___ Dataset records

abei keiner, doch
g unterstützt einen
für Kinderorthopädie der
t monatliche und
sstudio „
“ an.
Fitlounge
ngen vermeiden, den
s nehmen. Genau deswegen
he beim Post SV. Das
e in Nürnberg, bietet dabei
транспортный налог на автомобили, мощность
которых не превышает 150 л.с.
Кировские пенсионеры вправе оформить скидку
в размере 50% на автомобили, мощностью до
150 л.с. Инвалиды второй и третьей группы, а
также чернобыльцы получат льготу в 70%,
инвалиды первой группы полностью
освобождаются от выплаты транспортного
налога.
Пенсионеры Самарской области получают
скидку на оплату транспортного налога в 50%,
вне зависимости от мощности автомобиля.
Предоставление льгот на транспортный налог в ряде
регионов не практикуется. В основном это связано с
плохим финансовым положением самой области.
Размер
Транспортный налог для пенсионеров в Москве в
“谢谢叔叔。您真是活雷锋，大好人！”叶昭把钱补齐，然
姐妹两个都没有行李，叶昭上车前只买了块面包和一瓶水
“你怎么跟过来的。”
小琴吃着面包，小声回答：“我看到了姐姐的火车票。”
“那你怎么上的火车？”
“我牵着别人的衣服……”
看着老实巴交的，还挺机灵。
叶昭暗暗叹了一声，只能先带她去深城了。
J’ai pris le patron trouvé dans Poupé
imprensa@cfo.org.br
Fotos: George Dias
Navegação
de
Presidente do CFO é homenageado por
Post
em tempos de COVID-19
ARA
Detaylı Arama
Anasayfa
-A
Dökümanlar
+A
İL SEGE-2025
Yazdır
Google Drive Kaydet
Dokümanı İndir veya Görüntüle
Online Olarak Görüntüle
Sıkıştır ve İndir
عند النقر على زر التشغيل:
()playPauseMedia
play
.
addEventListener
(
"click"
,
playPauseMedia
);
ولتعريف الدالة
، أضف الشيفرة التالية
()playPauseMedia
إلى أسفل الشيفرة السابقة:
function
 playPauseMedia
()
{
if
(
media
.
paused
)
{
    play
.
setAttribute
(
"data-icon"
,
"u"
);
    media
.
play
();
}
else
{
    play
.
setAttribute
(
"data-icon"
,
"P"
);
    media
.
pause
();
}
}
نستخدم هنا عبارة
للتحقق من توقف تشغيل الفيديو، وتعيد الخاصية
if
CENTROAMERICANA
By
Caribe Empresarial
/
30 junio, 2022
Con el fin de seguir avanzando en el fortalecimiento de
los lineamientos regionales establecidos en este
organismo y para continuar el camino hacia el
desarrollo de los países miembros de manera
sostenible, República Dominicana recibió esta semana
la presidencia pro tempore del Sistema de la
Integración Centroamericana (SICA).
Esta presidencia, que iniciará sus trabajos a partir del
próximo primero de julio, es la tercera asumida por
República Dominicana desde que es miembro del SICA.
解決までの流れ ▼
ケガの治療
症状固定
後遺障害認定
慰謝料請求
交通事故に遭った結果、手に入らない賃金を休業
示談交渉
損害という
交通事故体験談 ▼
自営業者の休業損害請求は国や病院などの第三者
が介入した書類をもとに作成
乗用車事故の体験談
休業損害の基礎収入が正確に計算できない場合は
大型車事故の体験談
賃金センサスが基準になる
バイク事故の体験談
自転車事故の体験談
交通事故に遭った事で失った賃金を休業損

______

**Your task**
Each record must be copied out exactly and in full.

**Solution below**
abei keiner, doch
g unterstützt einen
für Kinderorthopädie der
t monatliche und
sstudio „
“ an.
Fitlounge
ngen vermeiden, den
s nehmen. Genau deswegen
he beim Post SV. Das
e in Nürnberg, bietet dabei
транспортный налог на автомобили, мощность
которых не превышает 150 л.с.
Кировские пенсионеры вправе оформить скидку
в размере 50% на автомобили, мощностью до
150 л.с. Инвалиды второй и третьей группы, а
также чернобыльцы получат льготу в 70%,
инвалиды первой группы полностью
освобождаются от выплаты транспортного
налога.
Пенсионеры Самарской области получают
скидку на оплату транспортного налога в 50%,
вне зависимости от мощности автомобиля.
Предоставление льгот на транспортный налог в ряде
регионов не практикуется. В основном это связано с
плохим финансовым положением самой области.
Размер
Транспортный налог для пенсионеров в Москве в
“谢谢叔叔。您真是活雷锋，大好人！”叶昭把钱补齐，然
姐妹两个都没有行李，叶昭上车前只买了块面包和一瓶水
“你怎么跟过来的。”
小琴吃着面包，小声回答：“我看到了姐姐的火车票。”
“那你怎么上的火车？”
“我牵着别人的衣服……”
看着老实巴交的，还挺机灵。
叶昭暗暗叹了一声，只能先带她去深城了。
J’ai pris le patron trouvé dans Poupé
imprensa@cfo.org.br
Fotos: George Dias
Navegação
de
Presidente do CFO é homenageado por
Post
em tempos de COVID-19
ARA
Detaylı Arama
Anasayfa
-A
Dökümanlar
+A
İL SEGE-2025
Yazdır
Google Drive Kaydet
Dokümanı İndir veya Görüntüle
Online Olarak Görüntüle
Sıkıştır ve İndir
عند النقر على زر التشغيل:
()playPauseMedia
play
.
addEventListener
(
"click"
,
playPauseMedia
);
ولتعريف الدالة
، أضف الشيفرة التالية
()playPauseMedia
إلى أسفل الشيفرة السابقة:
function
 playPauseMedia
()
{
if
(
media
.
paused
)
{
    play
.
setAttribute
(
"data-icon"
,
"u"
);
    media
.
play
();
}
else
{
    play
.
setAttribute
(
"data-icon"
,
"P"
);
    media
.
pause
();
}
}
نستخدم هنا عبارة
للتحقق من توقف تشغيل الفيديو، وتعيد الخاصية
if
CENTROAMERICANA
By
Caribe Empresarial
/
30 junio, 2022
Con el fin de seguir avanzando en el fortalecimiento de
los lineamientos regionales establecidos en este
organismo y para continuar el camino hacia el
desarrollo de los países miembros de manera
sostenible, República Dominicana recibió esta semana
la presidencia pro tempore del Sistema de la
Integración Centroamericana (SICA).
Esta presidencia, que iniciará sus trabajos a partir del
próximo primero de julio, es la tercera asumida por
República Dominicana desde que es miembro del SICA.
解決までの流れ ▼
ケガの治療
症状固定
後遺障害認定
慰謝料請求
交通事故に遭った結果、手に入らない賃金を休業
示談交渉
損害という
交通事故体験談 ▼
自営業者の休業損害請求は国や病院などの第三者
が介入した書類をもとに作成
乗用車事故の体験談
休業損害の基礎収入が正確に計算できない場合は
大型車事故の体験談
賃金センサスが基準になる
バイク事故の体験談
自転車事故の体験談
交通事故に遭った事で失った賃金を休業損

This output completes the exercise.